5 Fragen an Prof. Dr. Ingrid LohmannNeues Lehr- und Forschungsnetzwerk zur Bildungsgeschichte an der Universität Hamburg
26. April 2018, von Claudia-Dorothee Stecher
Foto: KPL
Seit Anfang 2018 arbeiten Prof. Dr. Ingrid Lohmann und Prof. Dr. Sylvia Kesper-Biermann von der Universität Hamburg sowie Prof. Dr. Esther Berner und Prof. Dr. Carola Groppe von der Helmut-Schmidt-Universität (HSU) in einem neuen Lehr- und Forschungsnetzwerk zur historischen Bildungsforschung zusammen. Damit sind sie unter anderem auf der internationalen bildungshistorischen Tagung „International Standing Conference for the History of Education“ (ISCHE 40) in Berlin vertreten. Ein Gespräch mit Mit-Initiatorin Prof. Dr. Ingrid Lohmann, Professorin für Ideen- und Sozialgeschichte der Erziehung.

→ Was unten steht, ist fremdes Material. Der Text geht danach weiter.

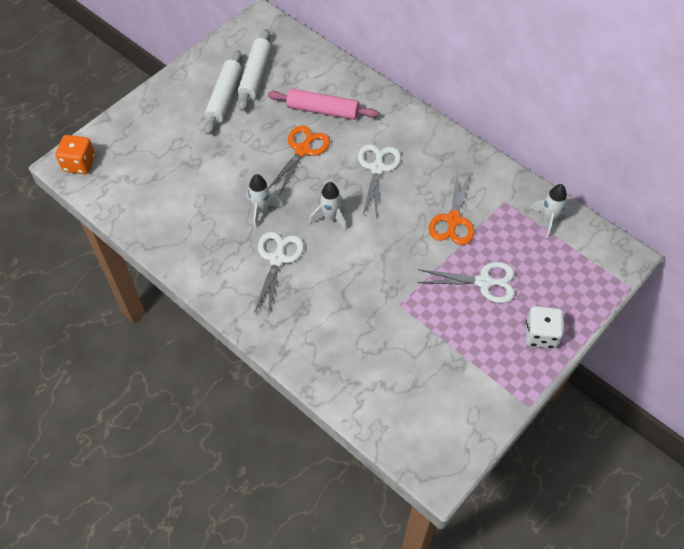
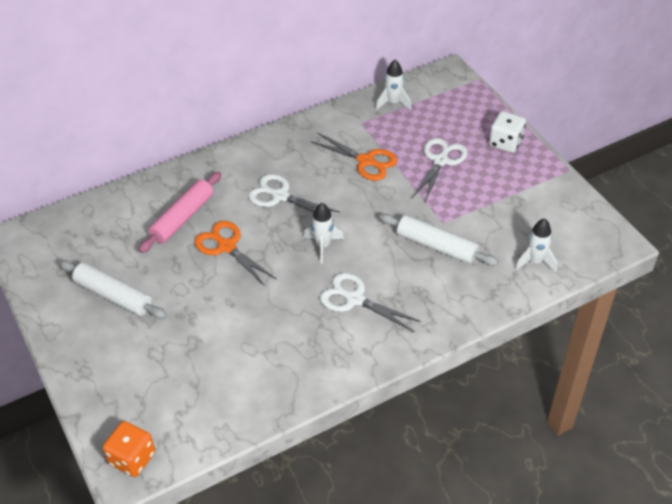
camera: 70 degrees left, 10 degrees down
white rolling pin [238,29,271,111] -> white rolling pin moved to [379,214,498,266]
white rocket [247,174,283,228] -> white rocket moved to [515,218,557,272]

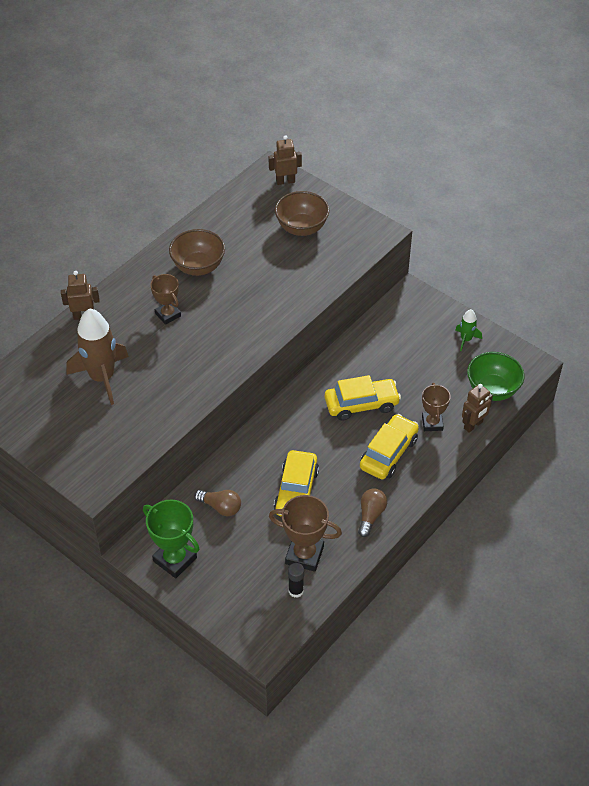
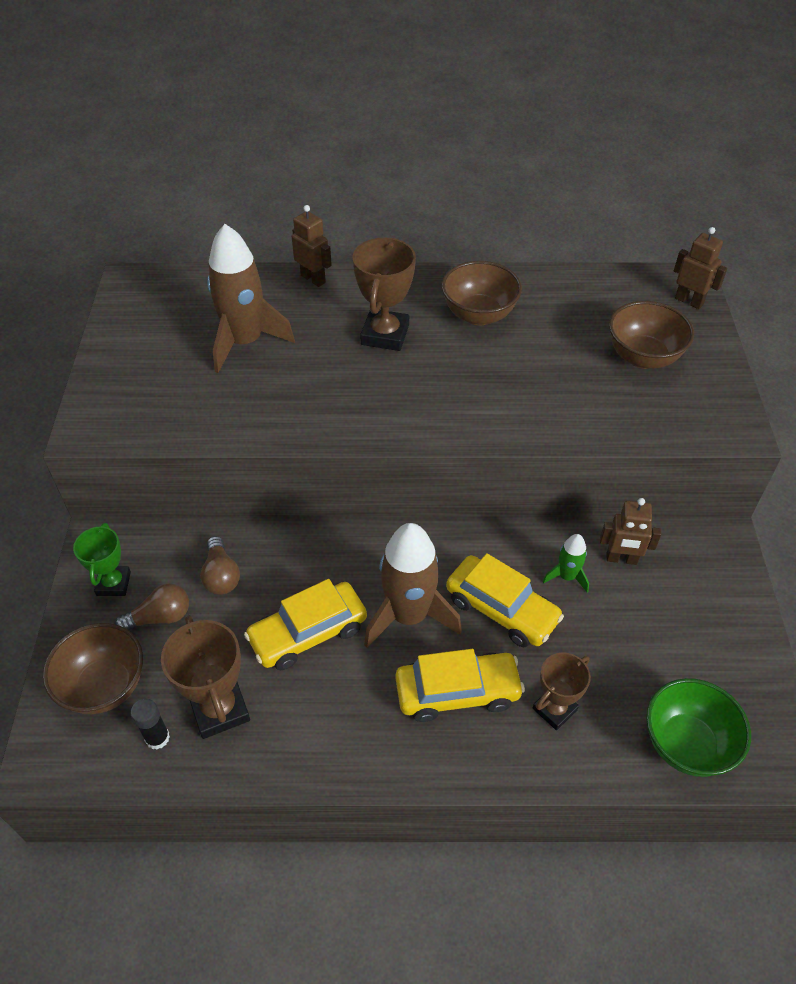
camera: 50 degrees right, 0 degrees up
green trophy [143,500,200,578] -> green trophy [73,523,131,596], size x0.66
brown trophy [150,274,181,325] -> brown trophy [352,237,416,351], size x1.52
brown light bulb [358,488,387,537] -> brown light bulb moved to [115,583,189,630]
green rocket [456,309,482,351] -> green rocket moved to [543,534,589,592]
brown robot [462,384,493,433] -> brown robot moved to [600,498,661,565]
none -> brown bowl [43,623,143,714]
none -> brown rocket [364,523,462,648]

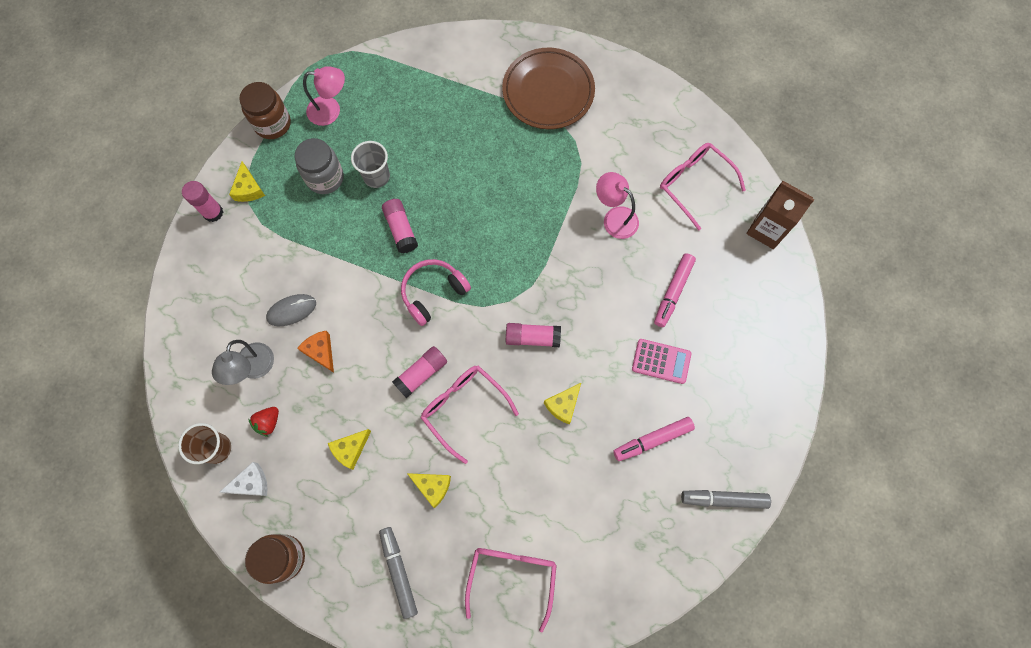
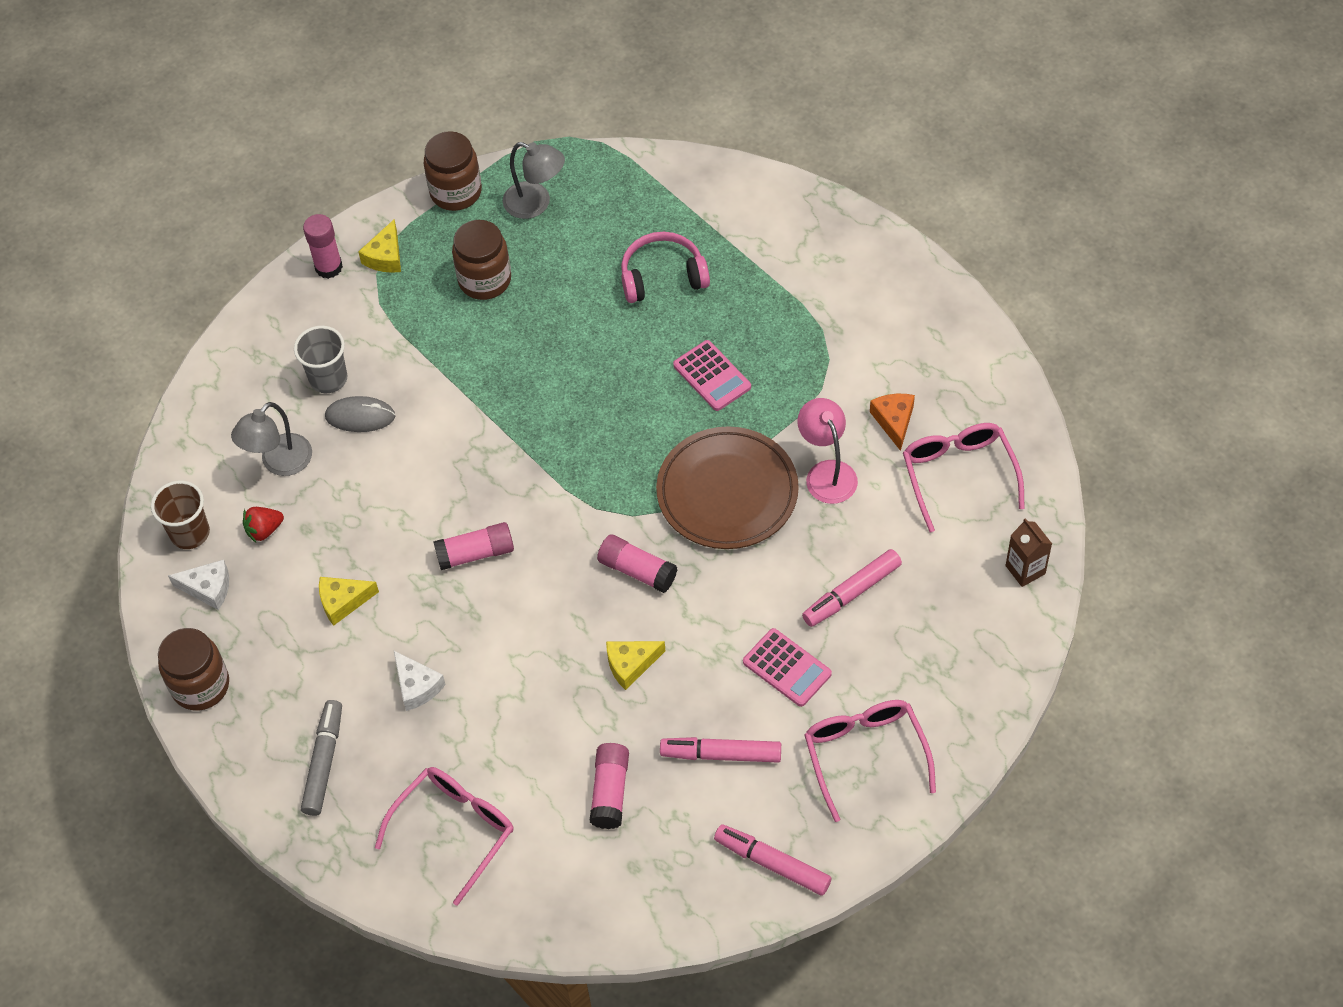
camera: 30 degrees right, 15 degrees down
grey jar [295,138,344,194] -> brown jar [452,220,511,300]
orange cheese [297,331,334,373] -> orange cheese moved to [870,394,915,451]
pink lamp [303,66,345,126] -> grey lamp [503,142,565,219]
grey cup [351,141,390,188] -> grey cup moved to [294,326,347,393]
pink glue stick [382,199,418,254] -> pink glue stick moved to [590,743,629,829]
pink headphones [401,259,471,326] -> pink headphones moved to [621,232,710,303]
yellow cheese [407,473,451,508] -> white cheese [393,650,446,711]
pink glasses [421,365,519,464] -> pink glasses moved to [804,700,936,822]
brown plate [502,48,595,129] -> brown plate moved to [656,426,799,549]
grey marker [681,490,771,509] -> pink marker [714,824,831,896]
brown carton [746,181,814,249] -> brown carton [1006,518,1052,587], size x0.63
none -> pink calculator [673,340,751,411]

Stichwort: Historische Bildungsforschung. Womit werden Sie sich in dem neuen Netzwerk inhaltlich beschäftigen?
Wir arbeiten als Bildungshistorikerinnen alle vier eigentlich zu unterschiedlichen Schwerpunkten, haben uns aber für die Zusammenarbeit auf ein Thema geeinigt, das wir alle gleichermaßen untersuchen: die Bildungsgeschichte an der Wende vom 19. zum 20 Jahrhundert.
Welchen Aspekt werden Sie einbringen?
Zum einen beschäftige ich mich mit einem Aspekt der deutschen Pädagogik im 1. Weltkrieg; dazu habe ich eine Diskursanalyse am Beispiel pädagogischer Zeitschriften bzw. Lehrerzeitungen in den Kriegsjahren durchgeführt. Meine Frage dabei lautet: Wie ist der Diskurs über den 1. Weltkrieg damals innerhalb der Pädagogik bzw. innerhalb der Lehrerschaft gestaltet worden? Dazu möchte ich im kommenden Semester auch eine Lehrveranstaltung anbieten.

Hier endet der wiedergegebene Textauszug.